SHORT PROBLEM — In the material below, find each line containing the string "position" and copy it out. Case matters.

>> Start ENTRIES SHOWN

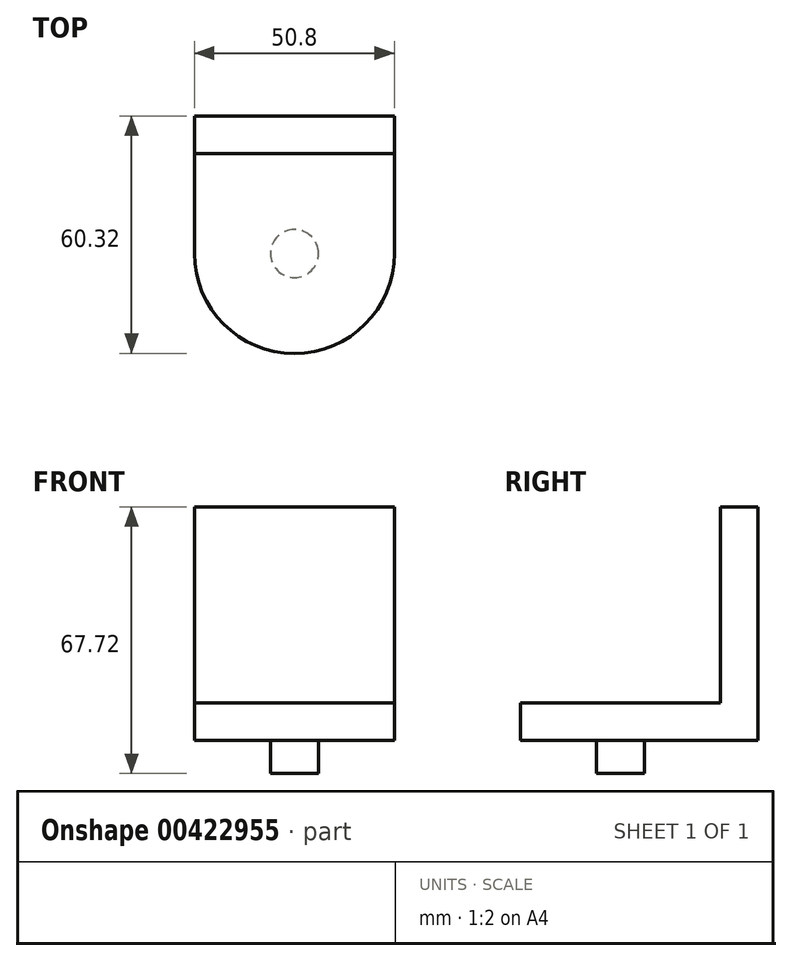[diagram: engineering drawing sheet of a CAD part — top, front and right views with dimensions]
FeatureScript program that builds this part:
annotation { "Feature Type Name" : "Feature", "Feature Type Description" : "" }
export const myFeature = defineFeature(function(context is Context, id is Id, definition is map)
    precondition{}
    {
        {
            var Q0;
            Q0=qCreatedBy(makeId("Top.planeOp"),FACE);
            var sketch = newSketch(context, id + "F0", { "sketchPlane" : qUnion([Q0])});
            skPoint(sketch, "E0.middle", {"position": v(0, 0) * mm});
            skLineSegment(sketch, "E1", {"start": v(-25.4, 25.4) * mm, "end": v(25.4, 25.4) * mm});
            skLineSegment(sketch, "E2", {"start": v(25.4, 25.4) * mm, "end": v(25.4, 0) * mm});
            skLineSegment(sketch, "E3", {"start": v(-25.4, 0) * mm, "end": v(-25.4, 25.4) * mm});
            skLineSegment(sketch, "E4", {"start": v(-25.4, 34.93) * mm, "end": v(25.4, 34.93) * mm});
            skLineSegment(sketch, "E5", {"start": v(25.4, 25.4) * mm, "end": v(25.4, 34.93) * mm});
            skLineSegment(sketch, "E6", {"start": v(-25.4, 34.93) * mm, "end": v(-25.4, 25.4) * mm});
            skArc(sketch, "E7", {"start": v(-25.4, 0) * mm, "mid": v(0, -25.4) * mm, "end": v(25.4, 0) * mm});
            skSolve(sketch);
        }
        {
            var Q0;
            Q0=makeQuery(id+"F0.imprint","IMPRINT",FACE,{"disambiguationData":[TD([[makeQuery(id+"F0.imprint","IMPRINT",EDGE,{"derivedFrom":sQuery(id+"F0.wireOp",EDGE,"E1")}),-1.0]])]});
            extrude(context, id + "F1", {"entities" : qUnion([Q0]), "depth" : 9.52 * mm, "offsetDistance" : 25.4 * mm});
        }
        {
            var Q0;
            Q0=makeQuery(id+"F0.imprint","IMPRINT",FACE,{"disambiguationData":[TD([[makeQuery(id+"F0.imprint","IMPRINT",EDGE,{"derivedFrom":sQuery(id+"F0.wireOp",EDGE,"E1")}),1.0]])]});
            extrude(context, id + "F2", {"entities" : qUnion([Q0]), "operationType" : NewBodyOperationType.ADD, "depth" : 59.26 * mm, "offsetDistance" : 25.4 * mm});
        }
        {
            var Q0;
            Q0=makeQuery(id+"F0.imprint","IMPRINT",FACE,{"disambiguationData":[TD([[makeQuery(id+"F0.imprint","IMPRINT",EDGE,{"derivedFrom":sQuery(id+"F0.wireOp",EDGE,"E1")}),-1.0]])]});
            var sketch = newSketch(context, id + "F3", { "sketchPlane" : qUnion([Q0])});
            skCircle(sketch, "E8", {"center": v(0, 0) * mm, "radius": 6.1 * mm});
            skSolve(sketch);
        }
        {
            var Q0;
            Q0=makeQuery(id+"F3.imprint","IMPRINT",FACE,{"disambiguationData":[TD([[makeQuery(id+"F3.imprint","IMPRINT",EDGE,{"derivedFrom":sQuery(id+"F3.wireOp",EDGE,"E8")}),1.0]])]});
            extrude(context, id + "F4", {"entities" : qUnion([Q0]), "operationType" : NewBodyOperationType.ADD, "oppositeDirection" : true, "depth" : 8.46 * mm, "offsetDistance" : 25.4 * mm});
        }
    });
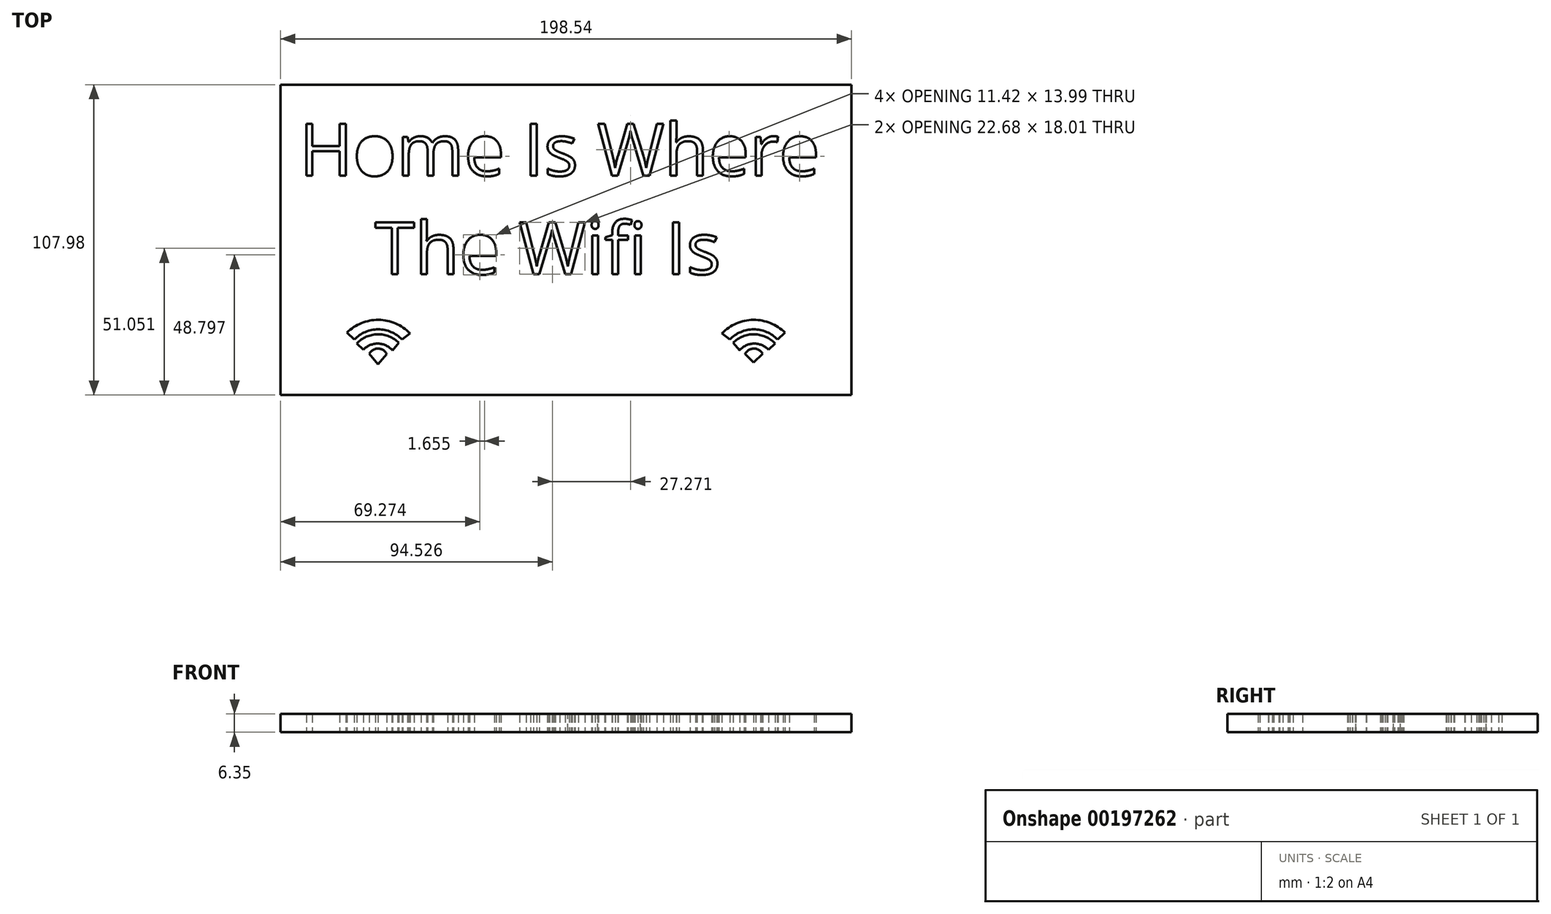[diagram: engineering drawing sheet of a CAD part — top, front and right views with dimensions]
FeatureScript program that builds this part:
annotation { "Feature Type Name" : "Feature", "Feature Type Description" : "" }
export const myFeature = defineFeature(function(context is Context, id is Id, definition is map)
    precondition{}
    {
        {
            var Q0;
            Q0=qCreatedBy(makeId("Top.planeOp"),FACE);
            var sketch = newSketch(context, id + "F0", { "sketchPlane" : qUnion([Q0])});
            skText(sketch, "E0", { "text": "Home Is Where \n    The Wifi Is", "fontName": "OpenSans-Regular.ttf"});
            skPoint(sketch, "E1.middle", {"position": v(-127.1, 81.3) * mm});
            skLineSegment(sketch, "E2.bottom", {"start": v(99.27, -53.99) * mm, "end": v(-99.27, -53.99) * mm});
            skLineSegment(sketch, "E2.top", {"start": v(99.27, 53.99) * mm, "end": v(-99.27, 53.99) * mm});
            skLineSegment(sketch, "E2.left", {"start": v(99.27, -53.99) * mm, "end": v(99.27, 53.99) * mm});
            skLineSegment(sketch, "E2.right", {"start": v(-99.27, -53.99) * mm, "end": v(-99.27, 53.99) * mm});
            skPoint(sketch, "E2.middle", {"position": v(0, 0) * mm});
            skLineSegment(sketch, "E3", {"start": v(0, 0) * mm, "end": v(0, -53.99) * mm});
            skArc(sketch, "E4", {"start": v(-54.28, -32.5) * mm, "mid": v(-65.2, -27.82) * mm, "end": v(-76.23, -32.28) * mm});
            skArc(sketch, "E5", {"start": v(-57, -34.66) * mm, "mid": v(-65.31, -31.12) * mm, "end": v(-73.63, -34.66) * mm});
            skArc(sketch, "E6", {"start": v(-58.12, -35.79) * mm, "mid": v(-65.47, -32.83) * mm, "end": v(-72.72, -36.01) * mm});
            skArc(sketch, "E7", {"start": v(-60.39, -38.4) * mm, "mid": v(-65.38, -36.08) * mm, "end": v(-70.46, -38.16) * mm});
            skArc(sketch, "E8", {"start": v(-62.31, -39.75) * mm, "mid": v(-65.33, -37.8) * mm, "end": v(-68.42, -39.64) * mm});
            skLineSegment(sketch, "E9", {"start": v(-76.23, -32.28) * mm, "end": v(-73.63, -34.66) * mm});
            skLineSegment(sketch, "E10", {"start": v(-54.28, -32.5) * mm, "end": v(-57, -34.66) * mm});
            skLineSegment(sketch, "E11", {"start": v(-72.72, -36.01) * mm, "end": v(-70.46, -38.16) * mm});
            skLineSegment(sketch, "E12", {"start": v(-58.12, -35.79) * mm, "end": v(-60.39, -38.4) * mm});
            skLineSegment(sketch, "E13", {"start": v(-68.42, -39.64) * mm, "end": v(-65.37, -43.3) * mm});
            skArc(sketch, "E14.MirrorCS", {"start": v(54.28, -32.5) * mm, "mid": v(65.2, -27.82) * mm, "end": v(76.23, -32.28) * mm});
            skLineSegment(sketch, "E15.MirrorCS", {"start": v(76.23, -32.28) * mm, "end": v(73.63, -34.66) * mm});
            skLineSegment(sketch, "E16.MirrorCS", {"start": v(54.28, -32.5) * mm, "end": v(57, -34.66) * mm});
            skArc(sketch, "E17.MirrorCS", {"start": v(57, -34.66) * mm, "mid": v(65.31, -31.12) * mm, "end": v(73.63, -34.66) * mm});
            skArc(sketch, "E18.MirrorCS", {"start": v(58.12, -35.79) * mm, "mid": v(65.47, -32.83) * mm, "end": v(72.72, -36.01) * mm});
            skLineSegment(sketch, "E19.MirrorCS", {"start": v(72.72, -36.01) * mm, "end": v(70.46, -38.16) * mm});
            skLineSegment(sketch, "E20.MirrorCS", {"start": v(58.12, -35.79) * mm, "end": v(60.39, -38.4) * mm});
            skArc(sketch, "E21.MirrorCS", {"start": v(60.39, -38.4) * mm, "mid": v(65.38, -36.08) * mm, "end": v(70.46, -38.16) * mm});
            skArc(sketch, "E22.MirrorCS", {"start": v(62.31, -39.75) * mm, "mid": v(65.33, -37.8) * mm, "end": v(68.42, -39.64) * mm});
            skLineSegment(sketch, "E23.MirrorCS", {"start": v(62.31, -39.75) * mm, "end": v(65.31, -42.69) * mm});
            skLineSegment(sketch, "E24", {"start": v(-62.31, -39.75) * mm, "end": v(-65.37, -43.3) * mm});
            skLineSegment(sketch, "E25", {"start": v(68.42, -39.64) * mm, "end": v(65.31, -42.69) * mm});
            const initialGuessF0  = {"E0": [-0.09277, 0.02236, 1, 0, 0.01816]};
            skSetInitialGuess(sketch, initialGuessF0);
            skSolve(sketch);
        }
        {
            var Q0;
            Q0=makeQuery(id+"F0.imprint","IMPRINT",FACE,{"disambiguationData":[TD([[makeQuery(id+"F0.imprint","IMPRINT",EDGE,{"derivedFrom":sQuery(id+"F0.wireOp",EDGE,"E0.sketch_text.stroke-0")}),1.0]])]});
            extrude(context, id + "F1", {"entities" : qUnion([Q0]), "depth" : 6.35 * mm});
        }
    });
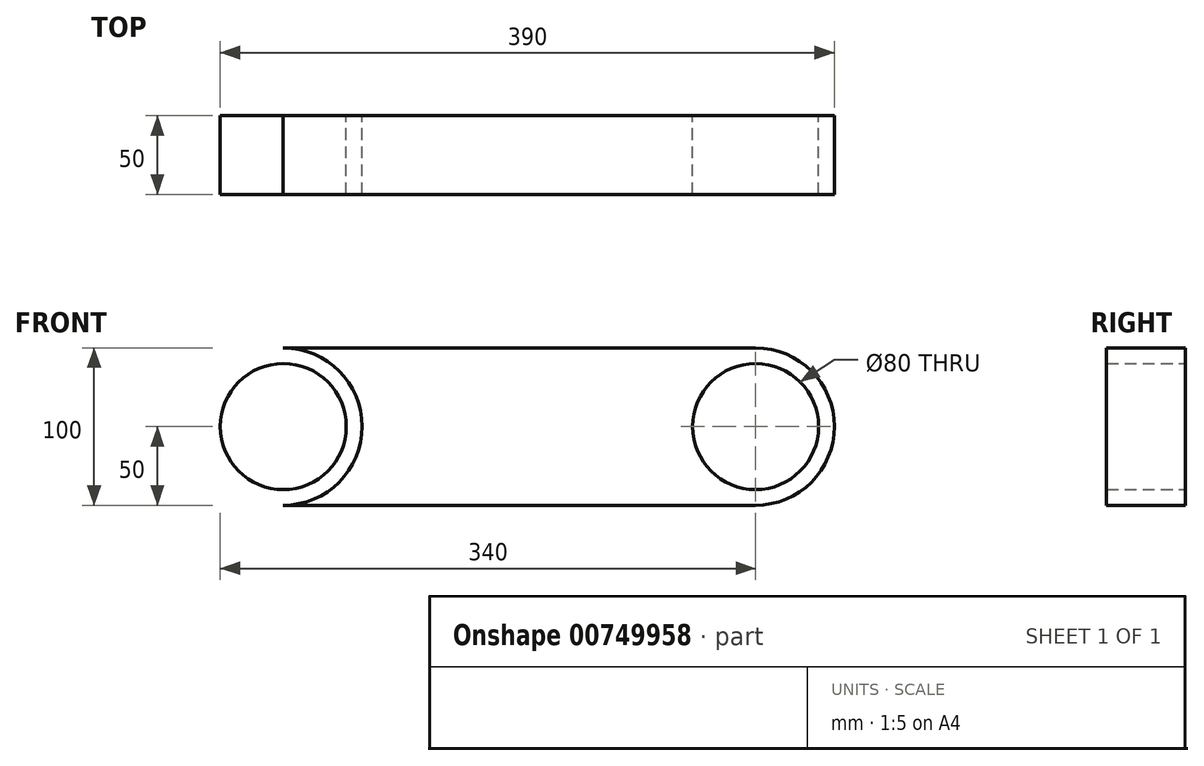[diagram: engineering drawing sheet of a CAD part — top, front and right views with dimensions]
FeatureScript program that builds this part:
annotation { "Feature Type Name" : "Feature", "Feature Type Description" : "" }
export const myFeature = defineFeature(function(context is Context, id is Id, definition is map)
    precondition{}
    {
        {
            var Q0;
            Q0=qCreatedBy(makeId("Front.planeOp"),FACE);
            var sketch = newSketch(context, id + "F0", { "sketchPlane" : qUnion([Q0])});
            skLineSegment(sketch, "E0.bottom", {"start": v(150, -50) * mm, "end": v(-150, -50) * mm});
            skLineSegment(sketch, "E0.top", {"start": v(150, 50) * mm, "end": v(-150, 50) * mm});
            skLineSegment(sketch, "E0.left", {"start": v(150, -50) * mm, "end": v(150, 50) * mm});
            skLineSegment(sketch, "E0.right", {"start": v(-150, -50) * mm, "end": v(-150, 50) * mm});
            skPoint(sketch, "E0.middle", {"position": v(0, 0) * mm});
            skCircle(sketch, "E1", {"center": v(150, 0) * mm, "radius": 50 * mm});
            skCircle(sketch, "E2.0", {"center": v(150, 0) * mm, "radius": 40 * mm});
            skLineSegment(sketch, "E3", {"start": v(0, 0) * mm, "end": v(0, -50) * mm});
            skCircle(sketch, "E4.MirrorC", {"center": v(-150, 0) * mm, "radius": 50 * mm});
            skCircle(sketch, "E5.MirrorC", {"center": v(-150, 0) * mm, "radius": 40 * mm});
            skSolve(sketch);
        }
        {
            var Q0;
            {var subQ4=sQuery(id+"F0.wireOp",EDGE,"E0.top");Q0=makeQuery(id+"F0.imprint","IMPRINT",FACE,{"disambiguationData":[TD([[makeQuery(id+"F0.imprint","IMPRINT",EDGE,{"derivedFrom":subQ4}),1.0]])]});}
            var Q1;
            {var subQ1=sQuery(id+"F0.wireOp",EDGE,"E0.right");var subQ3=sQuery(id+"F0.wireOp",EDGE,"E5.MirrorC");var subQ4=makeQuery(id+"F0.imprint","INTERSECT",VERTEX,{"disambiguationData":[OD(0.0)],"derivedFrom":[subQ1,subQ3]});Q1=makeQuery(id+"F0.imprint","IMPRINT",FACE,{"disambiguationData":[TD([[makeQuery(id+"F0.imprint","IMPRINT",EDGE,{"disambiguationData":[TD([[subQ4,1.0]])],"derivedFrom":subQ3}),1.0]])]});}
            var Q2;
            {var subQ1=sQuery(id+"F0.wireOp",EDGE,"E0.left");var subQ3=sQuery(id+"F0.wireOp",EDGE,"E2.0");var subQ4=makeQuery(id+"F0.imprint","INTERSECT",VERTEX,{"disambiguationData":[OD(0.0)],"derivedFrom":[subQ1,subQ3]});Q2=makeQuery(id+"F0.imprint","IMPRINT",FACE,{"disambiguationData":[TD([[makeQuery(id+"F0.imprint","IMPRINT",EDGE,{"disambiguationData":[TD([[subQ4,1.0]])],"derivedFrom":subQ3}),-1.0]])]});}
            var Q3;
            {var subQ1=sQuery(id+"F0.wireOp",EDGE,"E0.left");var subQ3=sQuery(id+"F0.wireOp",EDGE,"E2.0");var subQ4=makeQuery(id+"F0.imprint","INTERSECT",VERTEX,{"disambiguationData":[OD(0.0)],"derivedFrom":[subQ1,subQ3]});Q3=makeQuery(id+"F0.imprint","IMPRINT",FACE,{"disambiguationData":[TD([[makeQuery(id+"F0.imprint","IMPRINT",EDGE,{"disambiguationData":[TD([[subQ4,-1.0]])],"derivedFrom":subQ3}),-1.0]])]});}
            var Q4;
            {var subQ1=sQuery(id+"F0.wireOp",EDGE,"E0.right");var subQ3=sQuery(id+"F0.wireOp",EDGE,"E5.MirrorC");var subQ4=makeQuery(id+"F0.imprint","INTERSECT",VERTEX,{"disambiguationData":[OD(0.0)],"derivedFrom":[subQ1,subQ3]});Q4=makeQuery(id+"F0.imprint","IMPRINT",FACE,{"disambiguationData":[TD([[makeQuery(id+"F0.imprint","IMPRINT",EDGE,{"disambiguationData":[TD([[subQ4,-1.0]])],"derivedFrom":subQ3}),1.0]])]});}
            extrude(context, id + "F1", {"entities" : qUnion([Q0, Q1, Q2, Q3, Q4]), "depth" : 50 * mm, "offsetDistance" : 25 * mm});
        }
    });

>> End ENTRIES SHOWN

OUTPUT FOR THIS TASK —
            skPoint(sketch, "E0.middle", {"position": v(0, 0) * mm});
            skPoint(sketch, "E1.middle", {"position": v(-127.1, 81.3) * mm});
            skPoint(sketch, "E2.middle", {"position": v(0, 0) * mm});
            skPoint(sketch, "E0.middle", {"position": v(0, 0) * mm});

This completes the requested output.